Introduces techniques that reduce the influence of noise on fuzzy rough sets. Important in a world full of noise.

Question for the ambitious: Survey ten articles on feature reduction that don’t cite each other. Pick 2 features that were eliminated in each article. Do you agree/disagree with the evaluation of those features? Not a question of the numerical calculation but your view of the useful/not useful nature of the feature.

Subjects, Identifiers, IRI’s, Crisp Sets

Sunday, September 19th, 2010

I was reading Fuzzy Sets, Uncertainty, and Information by George J. Klir and Tina A. Folger, when it occurred to me that use of IRI’s as identifiers for subjects, is by definition a “crisp set.”

Klir and Folger observe:

The crisp set is defined in such a was as to dichotomize the individuals in some given universe of discourse into two groups: members (those that certainly belong in the set) and nonmembers (those that certainly do not). A sharp, unambiguous distinction exists between the members of the class or category represented by the crisp set. (p. 3)

A subject can be assigned an IRI as an identifier, based on some set of properties.

That assignment and use as an identifier makes identification a crisp set operation.

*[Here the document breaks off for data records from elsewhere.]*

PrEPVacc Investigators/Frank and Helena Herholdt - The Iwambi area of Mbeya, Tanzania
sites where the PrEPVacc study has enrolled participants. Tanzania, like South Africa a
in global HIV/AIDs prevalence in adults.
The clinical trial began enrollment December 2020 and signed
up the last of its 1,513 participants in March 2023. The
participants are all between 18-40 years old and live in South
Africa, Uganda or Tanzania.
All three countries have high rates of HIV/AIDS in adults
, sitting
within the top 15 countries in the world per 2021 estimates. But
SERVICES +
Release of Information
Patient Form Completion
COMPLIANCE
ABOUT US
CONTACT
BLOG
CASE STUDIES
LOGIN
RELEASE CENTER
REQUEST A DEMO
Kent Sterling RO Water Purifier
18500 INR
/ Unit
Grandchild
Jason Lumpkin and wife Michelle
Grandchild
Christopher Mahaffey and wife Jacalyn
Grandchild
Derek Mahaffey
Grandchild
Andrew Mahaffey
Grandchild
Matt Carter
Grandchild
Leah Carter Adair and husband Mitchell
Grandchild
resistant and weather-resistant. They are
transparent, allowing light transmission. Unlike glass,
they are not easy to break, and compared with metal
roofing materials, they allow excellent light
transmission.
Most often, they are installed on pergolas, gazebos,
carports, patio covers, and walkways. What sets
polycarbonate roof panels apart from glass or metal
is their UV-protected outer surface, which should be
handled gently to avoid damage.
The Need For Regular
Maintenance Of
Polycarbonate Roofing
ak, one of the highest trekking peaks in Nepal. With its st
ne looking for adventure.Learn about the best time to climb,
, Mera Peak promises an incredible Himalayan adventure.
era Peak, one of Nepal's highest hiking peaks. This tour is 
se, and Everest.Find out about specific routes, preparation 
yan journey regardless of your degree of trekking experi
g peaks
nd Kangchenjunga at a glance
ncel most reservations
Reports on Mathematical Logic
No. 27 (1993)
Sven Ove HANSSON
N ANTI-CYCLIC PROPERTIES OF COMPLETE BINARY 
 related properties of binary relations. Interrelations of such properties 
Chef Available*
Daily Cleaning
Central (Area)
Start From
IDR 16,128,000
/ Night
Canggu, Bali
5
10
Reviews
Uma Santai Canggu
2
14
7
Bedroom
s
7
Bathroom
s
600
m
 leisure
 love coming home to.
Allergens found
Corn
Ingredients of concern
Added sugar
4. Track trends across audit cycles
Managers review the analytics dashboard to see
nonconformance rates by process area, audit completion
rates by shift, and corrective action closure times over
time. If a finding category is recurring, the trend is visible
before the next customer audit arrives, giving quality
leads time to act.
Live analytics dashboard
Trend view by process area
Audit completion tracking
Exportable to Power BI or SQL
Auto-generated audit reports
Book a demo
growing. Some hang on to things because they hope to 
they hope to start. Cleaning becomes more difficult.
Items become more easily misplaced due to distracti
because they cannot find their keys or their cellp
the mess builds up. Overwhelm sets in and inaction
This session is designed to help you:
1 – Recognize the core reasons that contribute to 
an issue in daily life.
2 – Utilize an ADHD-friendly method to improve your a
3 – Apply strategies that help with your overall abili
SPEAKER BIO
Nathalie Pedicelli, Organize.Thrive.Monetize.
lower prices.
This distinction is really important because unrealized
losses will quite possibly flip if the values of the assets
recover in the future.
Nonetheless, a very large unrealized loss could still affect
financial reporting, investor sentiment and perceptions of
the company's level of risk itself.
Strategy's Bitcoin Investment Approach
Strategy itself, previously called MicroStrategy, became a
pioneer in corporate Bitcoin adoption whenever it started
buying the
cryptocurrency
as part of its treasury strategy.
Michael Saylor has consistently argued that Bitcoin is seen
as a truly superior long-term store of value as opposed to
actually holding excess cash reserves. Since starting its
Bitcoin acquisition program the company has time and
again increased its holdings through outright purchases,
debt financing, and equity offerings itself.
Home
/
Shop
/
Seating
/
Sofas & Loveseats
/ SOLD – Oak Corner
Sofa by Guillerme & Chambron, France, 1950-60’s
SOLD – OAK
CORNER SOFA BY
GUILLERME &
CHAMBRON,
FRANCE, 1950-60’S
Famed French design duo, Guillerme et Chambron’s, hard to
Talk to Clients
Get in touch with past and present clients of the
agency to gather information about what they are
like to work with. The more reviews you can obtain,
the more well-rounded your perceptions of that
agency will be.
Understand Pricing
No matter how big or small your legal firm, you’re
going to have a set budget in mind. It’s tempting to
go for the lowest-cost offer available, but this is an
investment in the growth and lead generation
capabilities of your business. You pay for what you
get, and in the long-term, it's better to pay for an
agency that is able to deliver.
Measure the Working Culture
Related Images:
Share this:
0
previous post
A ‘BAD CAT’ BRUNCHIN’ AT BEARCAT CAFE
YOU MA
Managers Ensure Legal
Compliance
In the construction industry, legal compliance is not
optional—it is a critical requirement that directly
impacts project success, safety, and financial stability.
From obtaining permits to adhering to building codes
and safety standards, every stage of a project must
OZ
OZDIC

Eliminates fuzzy, rough, soft and other non-crisp set operations, as well as other means of identification.

What formal characteristics of crisp sets are useful for topic maps?

Are those characteristics useful for topic map design, authoring or both?

Extra credit: Any set software you would suggest to test your answers?

Rough Fuzzies, and Beyond?

Friday, July 2nd, 2010

Reading Rought Sets: Theoretical Aspects of Reasoning about Data by Zdzislaw Pawlak, when I ran across this comparison of rough versus fuzzy sets:

Rough sets has often been compared to fuzzy sets, sometimes with a view to introduce them as competing models of imperfect knowledge. Such a comparison is unfounded. Indiscernibility and vagueness are distinct facets of imperfect knowledge. Indiscernibility refers to the granularity of knowledge, that affects the definition of universes of discourse. Vagueness is due to the fact that categories of natural language are often gradual notions, and refer to sets with smooth boundaries. Borrowing an example from image processing, rough set theory is about the size of pixels, fuzzy set theory is about the existence of more than two levels of grey. (pp. ix-x)

It occurred to me that the precision of our identifications or perhaps better, the fixed precision of our identifications is a real barrier to semantic integration. Because the precision I need for semantic integration is going to vary from subject to subject, depending upon what I already know, what I need to know and for what purpose. Very coarse identification may be acceptable for some purposes but not others.

I don’t know what it would look like to have varying degrees of precision to subject identification or even how that would be represented. But, I suspect solving those problems will be involved in any successful approach to semantic integration.